Myeloperoxidase (MPO) is a peroxidase enzyme that in humans is encoded by the MPO gene on chromosome 17. MPO is most abundantly expressed in neutrophil granulocytes (a subtype of white blood cells), and produces hypohalous acids to carry out their antimicrobial activity, including hypochlorous acid, the sodium salt of which is the chemical in bleach. It is a lysosomal protein stored in azurophilic granules of the neutrophil and released into the extracellular space during degranulation. Neutrophil myeloperoxidase has a heme pigment, which causes its green color in secretions rich in neutrophils, such as mucus and sputum. The green color contributed to its outdated name verdoperoxidase.

Structure 

The 150-kDa MPO protein is a cationic heterotetramer consisting of two 15-kDa light chains and two variable-weight glycosylated heavy chains bound to a prosthetic heme group complex with calcium ions, arranged as a homodimer of heterodimers. The light chains are glycosylated and contain the modified iron protoporphyrin IX active site. Together, the light and heavy chains form two identical 73-kDa monomers connected by a cystine bridge at Cys153. The protein forms a deep crevice which holds the heme group at the bottom, as well as a hydrophobic pocket at the entrance to the distal heme cavity which carries out its catalytic activity.

Three isoforms have been identified, differing only in the size of the heavy chains.

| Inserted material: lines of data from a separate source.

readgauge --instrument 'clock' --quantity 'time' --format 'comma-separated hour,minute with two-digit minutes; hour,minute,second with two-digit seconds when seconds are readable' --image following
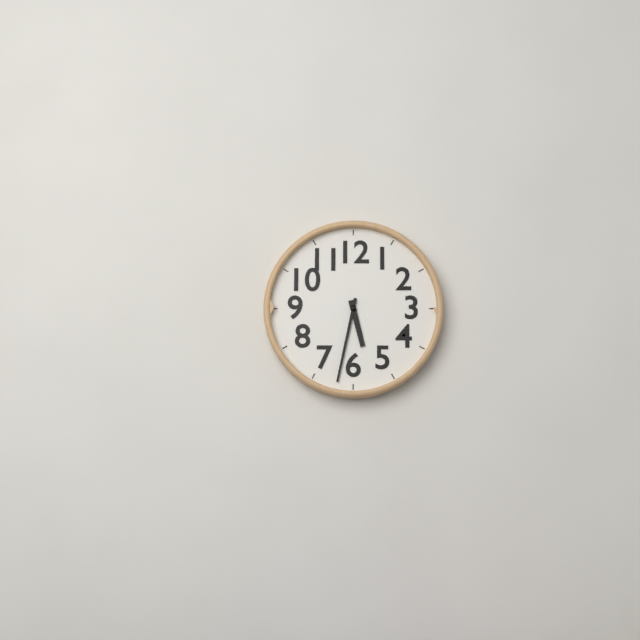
5,32
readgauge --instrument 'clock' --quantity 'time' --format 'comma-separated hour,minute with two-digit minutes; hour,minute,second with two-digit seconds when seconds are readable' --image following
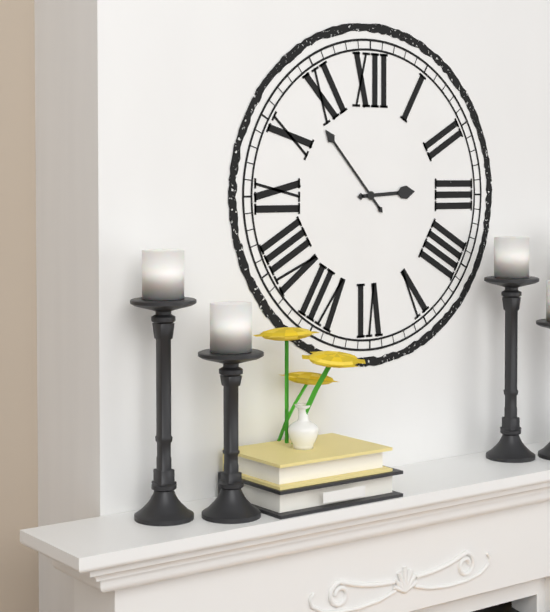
2,53
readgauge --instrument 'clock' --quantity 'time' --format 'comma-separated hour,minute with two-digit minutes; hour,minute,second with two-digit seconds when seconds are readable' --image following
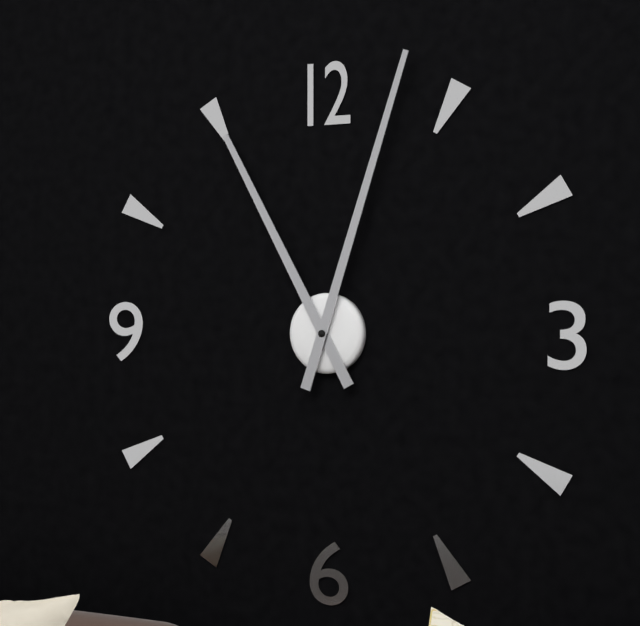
11,03
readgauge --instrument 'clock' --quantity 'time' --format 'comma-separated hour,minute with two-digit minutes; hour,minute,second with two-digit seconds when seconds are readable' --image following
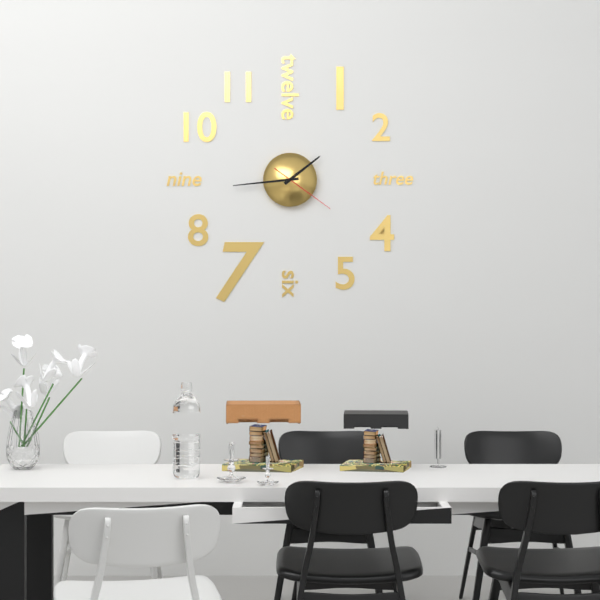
1,44,21
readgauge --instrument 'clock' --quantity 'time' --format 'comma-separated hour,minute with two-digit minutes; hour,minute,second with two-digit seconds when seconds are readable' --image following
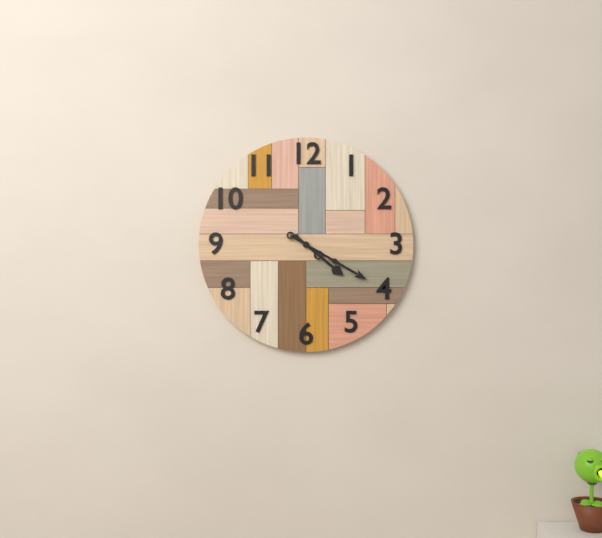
4,20
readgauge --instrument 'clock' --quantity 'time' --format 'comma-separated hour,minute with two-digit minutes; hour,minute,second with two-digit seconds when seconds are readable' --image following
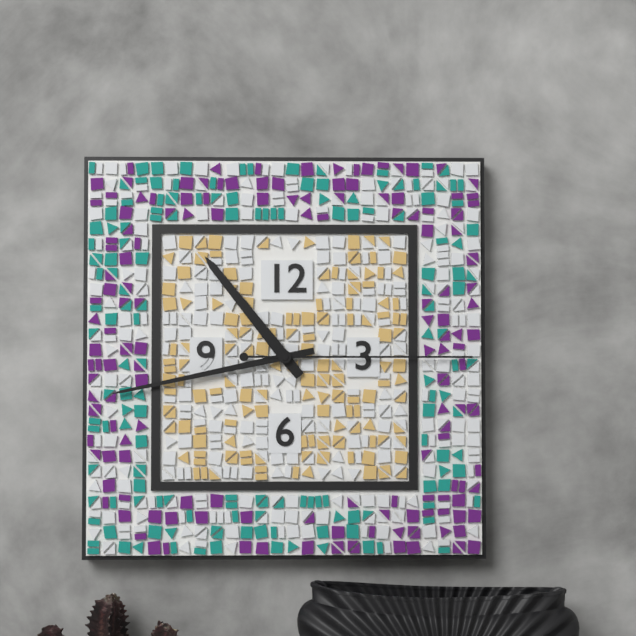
10,43,15
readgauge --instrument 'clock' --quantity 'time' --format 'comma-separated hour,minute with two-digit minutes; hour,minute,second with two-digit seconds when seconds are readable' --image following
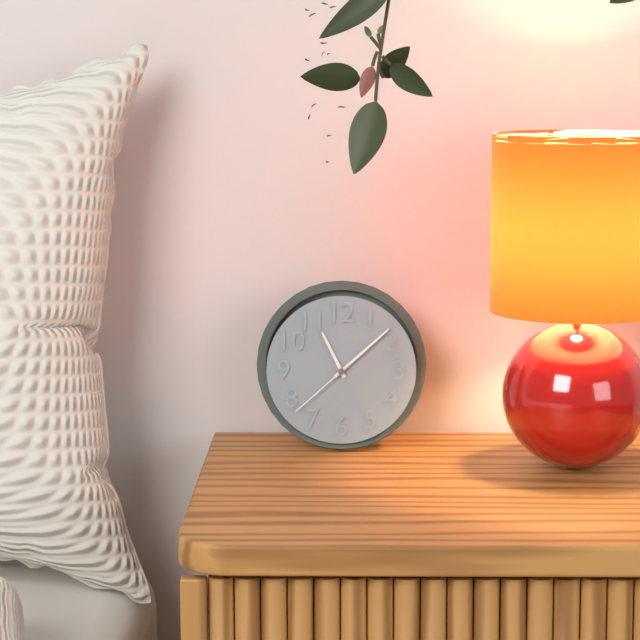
11,08,38
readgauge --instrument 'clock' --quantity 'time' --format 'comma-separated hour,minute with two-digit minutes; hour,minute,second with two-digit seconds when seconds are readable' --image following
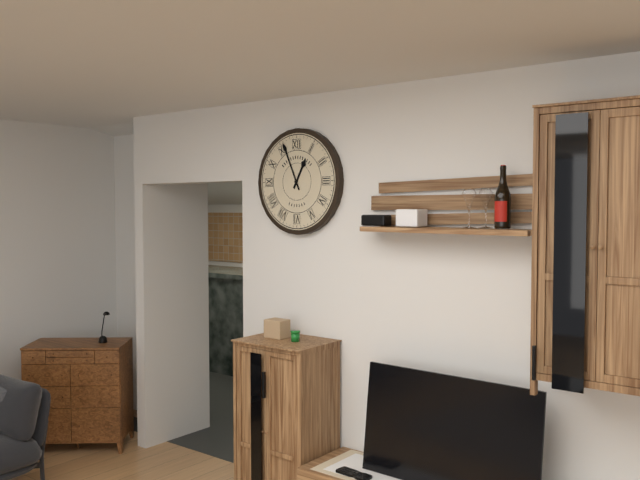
12,56
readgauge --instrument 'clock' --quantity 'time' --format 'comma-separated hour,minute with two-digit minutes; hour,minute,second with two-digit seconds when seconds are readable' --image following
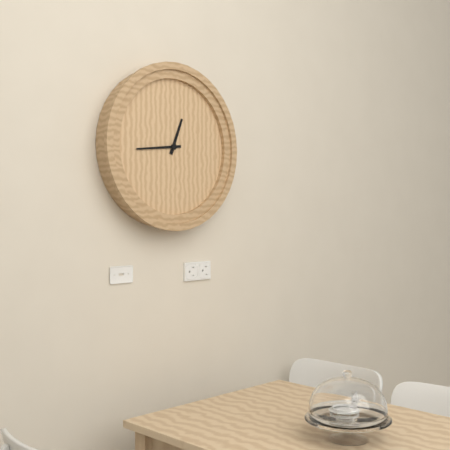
12,44
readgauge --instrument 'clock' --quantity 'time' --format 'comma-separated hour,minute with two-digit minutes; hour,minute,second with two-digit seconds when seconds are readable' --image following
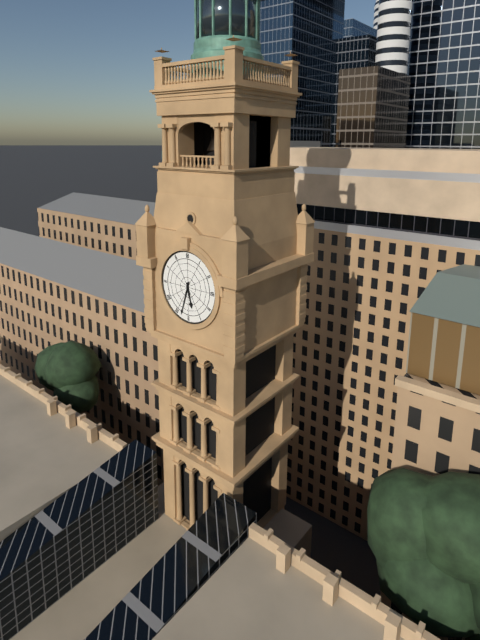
5,33
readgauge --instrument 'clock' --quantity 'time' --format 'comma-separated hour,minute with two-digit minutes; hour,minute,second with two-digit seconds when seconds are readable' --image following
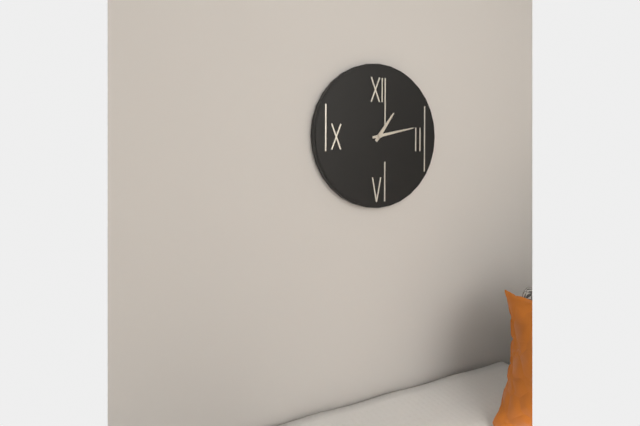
1,13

One of the ligands is the carbonyl group of Asp 96. Calcium-binding is important for structure of the active site because of Asp 96's close proximity to the catalytic His95 side chain.

Function 
MPO is a member of the XPO subfamily of peroxidases and produces hypochlorous acid (HOCl) from hydrogen peroxide (H2O2) and chloride anion (Cl−) (or hypobromous acid if Br- is present) during the neutrophil's respiratory burst. It requires heme as a cofactor. Furthermore, it oxidizes tyrosine to tyrosyl radical using hydrogen peroxide as an oxidizing agent. Hypochlorous acid and tyrosyl radical are cytotoxic, so they are used by the neutrophil to kill bacteria and other pathogens. However, this hypochlorous acid may also cause oxidative damage in host tissue. Moreover, MPO oxidation of apoA-I reduces HDL-mediated inhibition of apoptosis and inflammation. In addition, MPO mediates protein nitrosylation and the formation of 3-chlorotyrosine and dityrosine crosslinks.

Clinical significance 

Myeloperoxidase deficiency is a hereditary deficiency of the enzyme, which predisposes to immune deficiency.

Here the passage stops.